> Task prompt: Pick out and copy each line in the items below that contains the word "both". Treat uppercase and lowercase letters as different.

> Exercise inputs:

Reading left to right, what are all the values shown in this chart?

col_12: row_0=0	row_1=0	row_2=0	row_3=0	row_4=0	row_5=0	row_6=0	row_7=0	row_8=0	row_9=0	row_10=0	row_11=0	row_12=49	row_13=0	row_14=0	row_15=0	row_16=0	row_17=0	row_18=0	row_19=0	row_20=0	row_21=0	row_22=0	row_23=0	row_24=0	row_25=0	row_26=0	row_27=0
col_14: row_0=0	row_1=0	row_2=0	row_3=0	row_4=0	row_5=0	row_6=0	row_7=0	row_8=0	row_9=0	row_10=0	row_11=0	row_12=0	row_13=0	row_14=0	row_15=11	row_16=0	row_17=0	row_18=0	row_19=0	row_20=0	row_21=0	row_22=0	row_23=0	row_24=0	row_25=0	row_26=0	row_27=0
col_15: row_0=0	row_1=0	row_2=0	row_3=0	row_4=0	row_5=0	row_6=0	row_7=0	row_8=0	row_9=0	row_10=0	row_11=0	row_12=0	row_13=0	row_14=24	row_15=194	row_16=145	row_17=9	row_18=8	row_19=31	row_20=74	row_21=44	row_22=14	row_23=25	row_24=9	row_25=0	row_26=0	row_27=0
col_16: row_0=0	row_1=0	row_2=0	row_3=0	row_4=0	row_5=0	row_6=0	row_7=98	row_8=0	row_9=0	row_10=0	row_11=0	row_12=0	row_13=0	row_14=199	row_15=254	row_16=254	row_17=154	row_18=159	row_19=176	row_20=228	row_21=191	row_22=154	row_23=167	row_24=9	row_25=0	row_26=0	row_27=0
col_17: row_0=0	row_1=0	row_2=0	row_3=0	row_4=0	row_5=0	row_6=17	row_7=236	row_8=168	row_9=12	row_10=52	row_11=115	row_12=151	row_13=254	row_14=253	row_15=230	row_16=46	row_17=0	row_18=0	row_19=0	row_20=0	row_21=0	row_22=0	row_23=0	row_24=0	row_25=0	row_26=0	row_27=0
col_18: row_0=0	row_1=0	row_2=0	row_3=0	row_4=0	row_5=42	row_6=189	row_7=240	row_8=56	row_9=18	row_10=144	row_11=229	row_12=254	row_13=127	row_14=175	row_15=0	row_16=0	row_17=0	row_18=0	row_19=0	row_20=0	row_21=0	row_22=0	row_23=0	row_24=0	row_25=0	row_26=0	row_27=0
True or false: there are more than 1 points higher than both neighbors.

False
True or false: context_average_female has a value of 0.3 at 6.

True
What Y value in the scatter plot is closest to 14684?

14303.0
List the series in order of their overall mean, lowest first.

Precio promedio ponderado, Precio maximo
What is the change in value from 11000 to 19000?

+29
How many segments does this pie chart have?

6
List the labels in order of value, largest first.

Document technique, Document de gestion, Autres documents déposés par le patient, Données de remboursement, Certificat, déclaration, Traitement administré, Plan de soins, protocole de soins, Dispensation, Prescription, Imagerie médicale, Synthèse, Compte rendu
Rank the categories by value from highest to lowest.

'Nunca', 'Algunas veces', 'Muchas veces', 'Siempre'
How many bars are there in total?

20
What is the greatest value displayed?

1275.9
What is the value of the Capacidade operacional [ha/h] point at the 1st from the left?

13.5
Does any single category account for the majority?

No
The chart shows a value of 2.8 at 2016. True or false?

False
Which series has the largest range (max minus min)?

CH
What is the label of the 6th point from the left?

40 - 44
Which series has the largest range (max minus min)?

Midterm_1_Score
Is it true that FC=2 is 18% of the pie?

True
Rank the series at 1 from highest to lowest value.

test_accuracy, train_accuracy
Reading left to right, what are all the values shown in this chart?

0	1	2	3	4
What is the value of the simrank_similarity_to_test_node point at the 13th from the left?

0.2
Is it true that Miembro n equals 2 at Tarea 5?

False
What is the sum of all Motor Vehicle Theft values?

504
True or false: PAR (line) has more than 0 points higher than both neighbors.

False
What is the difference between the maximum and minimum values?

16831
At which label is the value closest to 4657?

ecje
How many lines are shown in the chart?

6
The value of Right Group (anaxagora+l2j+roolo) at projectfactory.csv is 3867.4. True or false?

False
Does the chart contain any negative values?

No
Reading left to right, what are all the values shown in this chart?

> Solution:
True or false: there are more than 1 points higher than both neighbors.
True or false: PAR (line) has more than 0 points higher than both neighbors.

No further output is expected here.